Re: question for Dave Smith
Author: Dave Smith
Date: 01-13-2008 - 11:25
Sorry, I was in a grumpy mood when I wrote that. The word "perversion" is a bit too emotional for a rail economics discussion.
What I am refering to is the STB's benchmark for determining if a rail operation is sufficiently profitable. R/VC stands for the ratio of revenues to variable costs (variable costs are those which acrue with level of operations as opposed to fixed costs which acrue whether you run trains or not). The STB has determined that railroads must earn at least 180% of revenues to variable costs in order for a rail line to be economically viable. Anything above 180% is used as a benchmark for determining captivity by the STB, while anything below 180% is deemed to be internally subsidized by some other form of income. Whether one agrees with the 180% standard or not, if indeed it is a valid measure then it stands to reason that shippers being charged more than 180% R/VC are cross subsidizing those rail shippers being charged less than 180% R/VC.
When we add taxpayer subsidization used to rescue certain lines, it stands to reason that a rail operator's costs will be reduced, so the 180% standard can be reduced to reflect that subsidization.

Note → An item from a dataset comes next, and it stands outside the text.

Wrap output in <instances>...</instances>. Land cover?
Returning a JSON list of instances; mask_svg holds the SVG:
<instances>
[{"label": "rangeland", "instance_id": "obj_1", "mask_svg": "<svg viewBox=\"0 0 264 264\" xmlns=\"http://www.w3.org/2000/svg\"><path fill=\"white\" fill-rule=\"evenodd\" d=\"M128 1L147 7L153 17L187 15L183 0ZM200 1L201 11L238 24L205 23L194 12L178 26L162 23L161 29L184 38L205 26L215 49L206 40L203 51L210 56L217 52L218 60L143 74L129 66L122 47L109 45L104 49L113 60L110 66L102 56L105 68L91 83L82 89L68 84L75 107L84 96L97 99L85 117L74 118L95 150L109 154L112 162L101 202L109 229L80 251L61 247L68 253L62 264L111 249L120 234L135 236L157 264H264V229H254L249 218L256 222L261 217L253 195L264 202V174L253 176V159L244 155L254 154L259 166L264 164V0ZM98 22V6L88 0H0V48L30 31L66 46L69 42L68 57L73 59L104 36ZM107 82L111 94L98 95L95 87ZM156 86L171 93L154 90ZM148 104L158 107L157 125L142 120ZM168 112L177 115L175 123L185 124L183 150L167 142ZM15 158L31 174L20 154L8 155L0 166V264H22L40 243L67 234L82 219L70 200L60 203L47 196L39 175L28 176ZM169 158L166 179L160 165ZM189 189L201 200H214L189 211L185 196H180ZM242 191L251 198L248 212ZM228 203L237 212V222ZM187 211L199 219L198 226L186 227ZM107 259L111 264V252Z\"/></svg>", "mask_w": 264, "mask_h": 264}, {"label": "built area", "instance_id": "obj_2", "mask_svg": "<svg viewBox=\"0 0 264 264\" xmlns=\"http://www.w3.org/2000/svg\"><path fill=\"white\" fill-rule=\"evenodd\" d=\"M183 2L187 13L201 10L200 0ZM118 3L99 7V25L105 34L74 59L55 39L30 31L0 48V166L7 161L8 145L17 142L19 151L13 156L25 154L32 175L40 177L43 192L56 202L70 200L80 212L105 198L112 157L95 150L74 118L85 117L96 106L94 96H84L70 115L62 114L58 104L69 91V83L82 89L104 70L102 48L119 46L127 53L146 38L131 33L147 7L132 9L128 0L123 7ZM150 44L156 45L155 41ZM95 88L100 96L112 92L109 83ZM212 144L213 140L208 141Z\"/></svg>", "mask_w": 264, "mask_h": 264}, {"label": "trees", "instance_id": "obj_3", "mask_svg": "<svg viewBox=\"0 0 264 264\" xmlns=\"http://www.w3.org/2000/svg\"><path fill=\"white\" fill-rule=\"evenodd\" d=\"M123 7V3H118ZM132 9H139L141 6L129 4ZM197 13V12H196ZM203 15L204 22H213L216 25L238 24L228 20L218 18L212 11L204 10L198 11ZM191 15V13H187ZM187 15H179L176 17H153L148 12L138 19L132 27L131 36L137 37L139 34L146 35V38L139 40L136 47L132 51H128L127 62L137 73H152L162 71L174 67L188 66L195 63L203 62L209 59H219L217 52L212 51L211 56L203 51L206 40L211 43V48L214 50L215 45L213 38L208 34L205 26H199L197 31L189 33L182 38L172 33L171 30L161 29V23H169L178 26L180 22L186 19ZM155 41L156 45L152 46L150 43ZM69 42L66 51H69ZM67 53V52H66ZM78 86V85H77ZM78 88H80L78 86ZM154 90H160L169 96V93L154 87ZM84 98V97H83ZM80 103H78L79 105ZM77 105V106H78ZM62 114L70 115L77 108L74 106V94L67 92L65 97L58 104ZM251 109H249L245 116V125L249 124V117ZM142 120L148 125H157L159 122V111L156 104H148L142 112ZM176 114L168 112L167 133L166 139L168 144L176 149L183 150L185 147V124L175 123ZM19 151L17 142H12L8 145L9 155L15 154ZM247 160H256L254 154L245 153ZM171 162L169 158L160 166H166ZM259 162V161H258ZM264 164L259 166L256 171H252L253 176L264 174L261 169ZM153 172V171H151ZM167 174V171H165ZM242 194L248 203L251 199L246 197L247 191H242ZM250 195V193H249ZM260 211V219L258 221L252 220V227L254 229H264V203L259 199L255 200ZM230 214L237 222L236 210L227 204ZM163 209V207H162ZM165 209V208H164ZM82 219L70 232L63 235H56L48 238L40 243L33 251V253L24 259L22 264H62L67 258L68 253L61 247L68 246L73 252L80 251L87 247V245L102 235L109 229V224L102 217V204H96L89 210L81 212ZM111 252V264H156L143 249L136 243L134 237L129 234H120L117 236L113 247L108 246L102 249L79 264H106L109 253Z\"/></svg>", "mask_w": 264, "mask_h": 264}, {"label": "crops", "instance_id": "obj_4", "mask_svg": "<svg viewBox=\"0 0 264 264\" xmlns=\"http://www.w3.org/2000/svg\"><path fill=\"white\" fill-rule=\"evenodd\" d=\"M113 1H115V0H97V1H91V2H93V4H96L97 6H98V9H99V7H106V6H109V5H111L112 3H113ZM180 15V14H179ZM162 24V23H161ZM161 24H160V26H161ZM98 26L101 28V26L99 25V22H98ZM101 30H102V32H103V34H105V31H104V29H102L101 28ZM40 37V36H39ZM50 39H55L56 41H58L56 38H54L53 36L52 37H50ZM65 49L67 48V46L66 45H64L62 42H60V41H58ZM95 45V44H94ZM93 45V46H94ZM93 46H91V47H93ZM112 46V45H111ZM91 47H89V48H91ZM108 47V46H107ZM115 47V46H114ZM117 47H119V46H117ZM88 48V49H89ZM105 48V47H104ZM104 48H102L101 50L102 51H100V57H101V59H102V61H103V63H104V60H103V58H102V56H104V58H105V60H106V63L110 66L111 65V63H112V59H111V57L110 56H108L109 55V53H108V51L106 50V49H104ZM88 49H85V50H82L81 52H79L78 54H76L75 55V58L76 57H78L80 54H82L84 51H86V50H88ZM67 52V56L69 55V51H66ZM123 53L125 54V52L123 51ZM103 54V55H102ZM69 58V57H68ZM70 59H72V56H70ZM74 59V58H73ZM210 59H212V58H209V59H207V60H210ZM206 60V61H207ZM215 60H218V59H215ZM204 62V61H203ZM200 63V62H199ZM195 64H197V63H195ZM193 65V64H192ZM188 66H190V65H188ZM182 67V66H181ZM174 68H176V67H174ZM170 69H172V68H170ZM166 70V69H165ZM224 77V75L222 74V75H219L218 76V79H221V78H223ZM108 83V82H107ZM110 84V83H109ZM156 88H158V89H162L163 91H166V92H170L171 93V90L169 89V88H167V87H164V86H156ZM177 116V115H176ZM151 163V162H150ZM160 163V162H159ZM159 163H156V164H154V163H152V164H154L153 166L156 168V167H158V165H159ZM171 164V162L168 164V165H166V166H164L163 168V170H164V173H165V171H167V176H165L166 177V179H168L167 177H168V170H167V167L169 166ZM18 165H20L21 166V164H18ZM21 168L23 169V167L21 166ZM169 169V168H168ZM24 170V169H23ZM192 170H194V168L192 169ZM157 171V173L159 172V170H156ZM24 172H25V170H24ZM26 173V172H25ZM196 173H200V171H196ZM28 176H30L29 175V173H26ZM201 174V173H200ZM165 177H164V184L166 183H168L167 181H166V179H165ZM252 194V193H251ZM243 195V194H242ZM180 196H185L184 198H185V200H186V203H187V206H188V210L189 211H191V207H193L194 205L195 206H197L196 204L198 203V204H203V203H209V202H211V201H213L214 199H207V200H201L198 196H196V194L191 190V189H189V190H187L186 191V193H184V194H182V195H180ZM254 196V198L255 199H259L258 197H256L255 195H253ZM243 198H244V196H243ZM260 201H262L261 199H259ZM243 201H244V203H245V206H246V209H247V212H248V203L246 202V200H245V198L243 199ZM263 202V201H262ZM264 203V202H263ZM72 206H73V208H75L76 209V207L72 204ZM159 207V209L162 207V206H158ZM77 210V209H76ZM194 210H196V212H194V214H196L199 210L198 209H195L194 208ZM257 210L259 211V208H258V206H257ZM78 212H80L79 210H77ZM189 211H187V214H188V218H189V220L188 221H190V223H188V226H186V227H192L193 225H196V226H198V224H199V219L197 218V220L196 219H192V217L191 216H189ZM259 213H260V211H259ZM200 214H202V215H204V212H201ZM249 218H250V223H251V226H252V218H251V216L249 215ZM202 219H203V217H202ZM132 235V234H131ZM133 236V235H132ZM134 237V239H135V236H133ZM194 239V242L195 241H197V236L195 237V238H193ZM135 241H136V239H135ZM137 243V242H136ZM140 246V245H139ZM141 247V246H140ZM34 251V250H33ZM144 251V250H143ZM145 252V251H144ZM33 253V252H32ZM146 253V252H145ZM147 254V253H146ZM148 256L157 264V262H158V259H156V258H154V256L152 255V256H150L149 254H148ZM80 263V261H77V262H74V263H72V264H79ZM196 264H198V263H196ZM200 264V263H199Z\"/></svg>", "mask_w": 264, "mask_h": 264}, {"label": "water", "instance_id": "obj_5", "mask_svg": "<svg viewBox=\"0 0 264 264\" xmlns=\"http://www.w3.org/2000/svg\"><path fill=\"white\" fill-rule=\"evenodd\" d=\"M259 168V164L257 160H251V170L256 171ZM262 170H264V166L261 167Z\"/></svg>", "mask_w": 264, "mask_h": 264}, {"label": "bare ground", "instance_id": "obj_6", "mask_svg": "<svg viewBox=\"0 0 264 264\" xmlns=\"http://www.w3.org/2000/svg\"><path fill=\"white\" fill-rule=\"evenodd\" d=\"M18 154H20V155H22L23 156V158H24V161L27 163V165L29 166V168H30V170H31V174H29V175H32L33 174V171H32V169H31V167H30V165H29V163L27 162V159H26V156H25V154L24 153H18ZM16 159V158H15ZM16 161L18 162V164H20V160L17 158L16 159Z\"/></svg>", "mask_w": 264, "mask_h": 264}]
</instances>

One of the reasons I got kicked off the TRAINS.com forums at the behest of a Class I rail exec was that I kept insisting that this +-180% cross subsidization occurs, and furthermore most captive rail shippers happen to be domestic rail shippers (as exemplified by the four Oregon shortlines in question) while most overseas importers have access to multiple ports and thus multiple railroads, e.g. rail competition. There is a substantial "make or break" dynamic in play regarding US rail shippers when it comes to transporting their goods to market, in that the shipper who can access rates near or below that 180% benchmark can sell his goods slightly cheaper than that rail shipper plying the same goods who is paying closer to 300% R/VC. It is one of the causes of the outflow of US manufactering jobs overseas and/or the shutdown of certain US production facilities.
That's why it is my opinion that, if the State of Oregon deems these lines to be viable to the Oregon economy, they need to be aggressive in ensuring that the shippers on those lines are availed of dual rates and services from the two Class I connections aka UP and BNSF. Otherwise, any taxpayer money thrown at the problem without an end result of intramodal competition may end up being wasted.